Southwater Country park is on the site of an old brickworks: the old excavations now provide a venue for watersports and a refuge for wildlife.

The platform of West Grinstead station survives. An old railway carriage is parked here, and there are picnic tables.

Bramber Castle was Norman Motte and Bailey construction. Not much now remains but there is free access to the pleasant grounds.

The derelict buildings of Shoreham (or Beeding?) cement works are something of an eyesore. On the other side of the A283 is the huge associated quarry. Operations ceased in 1991.

After passing under the A27, you reach the old wooden toll bridge over the Adur, which is restricted to foot and cycle traffic. It was restored in 2008. On the other side of the river, the chapel of Lancing College is clearly seen on the hilltop, overlooking Shoreham airfield. Shoreham is the oldest licensed airfield in the UK and has a Grade II* listed art deco style Terminal Building with a nice cafe/bar. It hosts a popular airshow each summer.

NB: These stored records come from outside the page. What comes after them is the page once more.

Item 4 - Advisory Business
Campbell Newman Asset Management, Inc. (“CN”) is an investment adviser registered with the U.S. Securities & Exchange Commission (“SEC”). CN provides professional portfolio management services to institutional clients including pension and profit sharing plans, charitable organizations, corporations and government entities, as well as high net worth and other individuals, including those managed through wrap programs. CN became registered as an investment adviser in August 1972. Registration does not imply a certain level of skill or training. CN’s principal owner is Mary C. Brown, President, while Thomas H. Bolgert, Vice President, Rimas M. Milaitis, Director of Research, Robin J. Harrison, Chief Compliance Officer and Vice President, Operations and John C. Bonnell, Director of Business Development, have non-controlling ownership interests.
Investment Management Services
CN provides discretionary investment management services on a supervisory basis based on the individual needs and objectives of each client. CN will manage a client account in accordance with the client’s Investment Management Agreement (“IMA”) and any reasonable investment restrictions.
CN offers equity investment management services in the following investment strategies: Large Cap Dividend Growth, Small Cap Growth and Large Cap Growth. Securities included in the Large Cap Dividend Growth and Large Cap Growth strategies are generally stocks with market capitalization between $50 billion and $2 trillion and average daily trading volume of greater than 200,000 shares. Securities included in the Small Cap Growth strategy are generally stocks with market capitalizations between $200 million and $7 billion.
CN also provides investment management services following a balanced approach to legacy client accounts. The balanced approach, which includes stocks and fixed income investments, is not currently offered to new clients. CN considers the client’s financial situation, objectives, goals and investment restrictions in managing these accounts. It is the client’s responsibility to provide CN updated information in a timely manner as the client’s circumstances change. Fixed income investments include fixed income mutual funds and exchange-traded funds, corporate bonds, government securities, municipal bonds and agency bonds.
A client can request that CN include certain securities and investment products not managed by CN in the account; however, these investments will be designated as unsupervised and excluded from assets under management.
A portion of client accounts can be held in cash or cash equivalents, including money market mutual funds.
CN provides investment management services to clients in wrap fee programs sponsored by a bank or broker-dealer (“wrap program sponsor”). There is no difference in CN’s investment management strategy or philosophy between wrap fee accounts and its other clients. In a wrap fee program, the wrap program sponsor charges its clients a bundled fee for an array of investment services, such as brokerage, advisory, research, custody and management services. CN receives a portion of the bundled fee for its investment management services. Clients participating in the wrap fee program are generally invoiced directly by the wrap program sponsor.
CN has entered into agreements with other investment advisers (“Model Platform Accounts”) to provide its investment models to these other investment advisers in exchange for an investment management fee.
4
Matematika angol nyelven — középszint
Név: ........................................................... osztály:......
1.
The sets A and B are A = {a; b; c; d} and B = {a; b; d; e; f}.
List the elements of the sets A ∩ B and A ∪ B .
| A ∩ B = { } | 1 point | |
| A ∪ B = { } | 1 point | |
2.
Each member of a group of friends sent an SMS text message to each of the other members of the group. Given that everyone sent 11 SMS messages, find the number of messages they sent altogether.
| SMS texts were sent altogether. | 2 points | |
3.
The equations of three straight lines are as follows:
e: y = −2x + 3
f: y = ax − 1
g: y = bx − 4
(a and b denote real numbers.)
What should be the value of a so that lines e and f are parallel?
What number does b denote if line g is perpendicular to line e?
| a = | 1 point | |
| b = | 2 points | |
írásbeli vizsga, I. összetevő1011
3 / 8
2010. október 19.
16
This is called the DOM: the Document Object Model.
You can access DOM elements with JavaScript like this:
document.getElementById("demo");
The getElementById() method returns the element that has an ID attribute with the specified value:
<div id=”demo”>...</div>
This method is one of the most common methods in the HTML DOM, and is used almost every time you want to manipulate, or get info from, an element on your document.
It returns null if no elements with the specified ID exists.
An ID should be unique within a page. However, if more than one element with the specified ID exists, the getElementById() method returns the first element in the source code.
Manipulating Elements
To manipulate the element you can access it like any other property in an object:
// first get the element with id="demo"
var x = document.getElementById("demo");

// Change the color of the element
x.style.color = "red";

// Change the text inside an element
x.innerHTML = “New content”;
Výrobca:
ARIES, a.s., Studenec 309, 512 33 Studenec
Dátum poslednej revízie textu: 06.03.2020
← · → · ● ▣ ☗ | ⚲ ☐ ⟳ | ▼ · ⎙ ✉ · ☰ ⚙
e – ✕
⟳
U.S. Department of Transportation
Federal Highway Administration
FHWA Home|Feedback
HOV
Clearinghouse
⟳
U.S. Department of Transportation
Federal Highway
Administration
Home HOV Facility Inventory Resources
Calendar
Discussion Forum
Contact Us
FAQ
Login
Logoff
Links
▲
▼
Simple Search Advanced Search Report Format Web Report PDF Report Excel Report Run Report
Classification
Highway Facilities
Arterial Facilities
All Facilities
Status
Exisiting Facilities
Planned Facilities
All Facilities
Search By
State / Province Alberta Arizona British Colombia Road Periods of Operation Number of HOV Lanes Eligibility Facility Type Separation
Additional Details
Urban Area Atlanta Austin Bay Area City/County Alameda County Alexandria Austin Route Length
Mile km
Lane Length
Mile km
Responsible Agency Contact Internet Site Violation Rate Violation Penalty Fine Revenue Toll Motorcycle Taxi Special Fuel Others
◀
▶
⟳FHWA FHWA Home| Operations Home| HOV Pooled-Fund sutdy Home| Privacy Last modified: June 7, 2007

The riverside path near the mouth of the Adur has been improved, with a good surface being laid and various sculptures installed.

Off the busy A259, Shoreham town centre is surprisingly interesting. The port dates back to Norman times. The church of St Mary de Haura was built in the decade following the Doomsday Survey of 1086 and the town laid out on a grid pattern. The 12th century building in Shoreham High Street, the Marlipins Museum, is one of the oldest surviving secular buildings in the UK and dates from this time. The port had a heyday in the Victorian era. Over the other side of the Adur is Shoreham Beach, a pre war bungaloid development, linked to the 'mainland' by a pedestrian footbridge (not part of this route) which is subject to an improvement project under Sustrans Connect 2 scheme. The modern Shoreham Port is a major UK port for aggregates, sawn timber, steel, oil, locally grown cereals and scrap metal, though it is not working to full capacity, and is beneficiary of a regeneration project. Tucked away at the end of Basin Road South is the Hove's Western Esplanade. Despite the unprepossessing surroundings, the houses here are said to be owned by A-list celebs, and it is known as 'Millionaires' Row".

Brighton is a thriving city by the sea with numerous attractions, although at peak season (especially weekends) it can seem overrun by day trippers (not us, of course). The Lanes are worth a wander, with numerous quirky shops and eateries.
Finding your way The route to Shalford Park from the station is not particularly well signed, but beyond there the route is pretty clear. The Downs Link is well signed with a characteristic 'double bridge' logo. When entering Shoreham along the Adur, try and stay on the route beside the river for as long as possible, rather than joining the busy A283 prematurely. OS Explorer Maps 145 (Guildford and Farnham) 134 (Crawley and Horsham) and 122 (Brighton and Lewes) will do the business. The Downs Link leaflet linked above is a handy companion guide to the route.